Forschungsinteressen

  • Umverteilungseffekte ultralockerer Geldpolitik
  • Reallohneffekte expansiver Geldpolitik
  • Unkonventionelle Geldpolitik und Einkommensungleichheit
  • Demographische Folgen lockerer Geldpolitik

Projekt am DIJ

Does Unconventional Monetary Policy Increase Income Inequality? Lessons from Japan

(Erhöht unkonventionelle Geldpolitik Einkommensungleichheit? Lehren aus Japan)

Bis dato galt die sogenannte ultralockere, unkonventionelle Geldpolitik als eine der wichtigsten ordnungspolitischen Antworten auf den Ausbruch der globalen Finanzkrise und der europäischen Staatsschuldenkrise. Allerdings kann solche Geldpolitik unintendierte Folgen haben. So schränken anhaltend niedrige kurz- und langfristige Zinsen die Profitabilität von Pensionskassen erheblich ein. Insbesondere alternde Gesellschaften sind von generationenübergreifenden Umverteilungseffekten betroffen. Auch die günstige Staatsverschuldung muss im Zusammenhang mit Umverteilungseffekten dauerhaft lockerer Geldpolitik verstanden werden (finanzielle Repression).

Das Beispiel Japan kann als Wegweiser für unkonventionelle, ultralockere Geldpolitik und ihre Folgen dienen, da die Bank of Japan seit dem Platzen der Blasenökonomie (1999) diese Politik als Krisentherapie betreibt. Umverteilungseffekte werden hier in Form von negativen Nominal- und Reallohneffekten und positiven Vermögenspreiseffekten sichtbar.

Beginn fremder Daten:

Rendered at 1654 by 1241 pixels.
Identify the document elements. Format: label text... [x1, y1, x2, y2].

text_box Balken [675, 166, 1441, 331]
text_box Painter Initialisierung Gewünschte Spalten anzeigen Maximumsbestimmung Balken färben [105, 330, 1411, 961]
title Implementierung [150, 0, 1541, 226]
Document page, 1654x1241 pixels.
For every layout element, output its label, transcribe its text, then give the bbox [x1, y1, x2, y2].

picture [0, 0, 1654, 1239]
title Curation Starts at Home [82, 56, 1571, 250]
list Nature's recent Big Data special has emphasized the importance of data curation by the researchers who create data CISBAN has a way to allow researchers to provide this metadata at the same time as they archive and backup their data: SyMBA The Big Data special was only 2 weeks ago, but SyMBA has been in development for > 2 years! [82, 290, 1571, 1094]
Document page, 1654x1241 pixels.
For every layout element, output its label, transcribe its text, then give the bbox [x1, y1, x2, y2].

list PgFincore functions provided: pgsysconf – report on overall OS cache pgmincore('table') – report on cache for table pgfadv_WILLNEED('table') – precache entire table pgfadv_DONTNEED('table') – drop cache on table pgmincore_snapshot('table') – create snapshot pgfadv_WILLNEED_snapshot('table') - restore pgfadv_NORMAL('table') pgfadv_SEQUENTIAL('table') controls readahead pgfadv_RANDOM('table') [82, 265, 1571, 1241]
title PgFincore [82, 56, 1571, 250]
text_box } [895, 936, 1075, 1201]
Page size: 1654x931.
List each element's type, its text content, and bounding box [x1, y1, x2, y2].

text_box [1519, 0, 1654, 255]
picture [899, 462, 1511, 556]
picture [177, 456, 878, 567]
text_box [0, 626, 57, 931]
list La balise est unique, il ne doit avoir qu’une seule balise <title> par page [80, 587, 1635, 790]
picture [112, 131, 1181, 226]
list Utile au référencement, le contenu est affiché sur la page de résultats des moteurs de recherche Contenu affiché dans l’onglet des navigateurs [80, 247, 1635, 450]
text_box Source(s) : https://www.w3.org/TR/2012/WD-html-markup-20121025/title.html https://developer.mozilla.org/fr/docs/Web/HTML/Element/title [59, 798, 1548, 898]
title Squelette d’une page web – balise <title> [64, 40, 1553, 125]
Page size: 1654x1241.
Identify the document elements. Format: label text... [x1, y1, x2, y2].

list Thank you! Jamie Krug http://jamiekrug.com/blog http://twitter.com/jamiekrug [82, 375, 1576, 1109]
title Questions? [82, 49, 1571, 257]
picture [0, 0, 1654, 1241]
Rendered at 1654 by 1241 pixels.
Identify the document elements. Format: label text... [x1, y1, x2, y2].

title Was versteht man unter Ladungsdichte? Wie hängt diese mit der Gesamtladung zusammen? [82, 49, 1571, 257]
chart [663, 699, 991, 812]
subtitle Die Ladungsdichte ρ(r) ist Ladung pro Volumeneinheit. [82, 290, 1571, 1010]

Obwohl der negative Reallohneffekt einen Großteil der Haushalte betrifft, kommt der positive Vermögenspreiseffekt nur einer relativ kleinen Gruppe zugute (Spitzenverdiener mit finanziellem Vermögen). Somit ergibt sich die Frage, ob die Geldpolitik der Bank of Japan Einkommensungleichheit beeinflusst.

Aufbauend auf die existierende Forschung wird meine empirische Analyse die Wirkung positiver geldpolitischer Schocks auf ein Maß der Einkommensverteilung, also beispielsweise den Gini- Koeffizienten, schätzen. Für die Erfassung der Einkommensverteilung sind sowohl Lohndaten als auch Vermögensdaten der japanischen Haushalte nötig. Japanische Lohndaten stammen aus dem „Basic Survey on Wage Structure“ (BSWS) des Ministry of Health, Labor and Wealth (MHLW). Zudem benötige ich Vermögensdaten der Haushalte, welche in der bisherigen Forschung im Kontext der japanischen Einkommensverteilung nicht berücksichtigt wurden und auch im BSWS nicht erfasst sind. Diese würde ich beim Institute for Research on Household Economics und beim Ministry of Internal Affairs and Communication beantragen.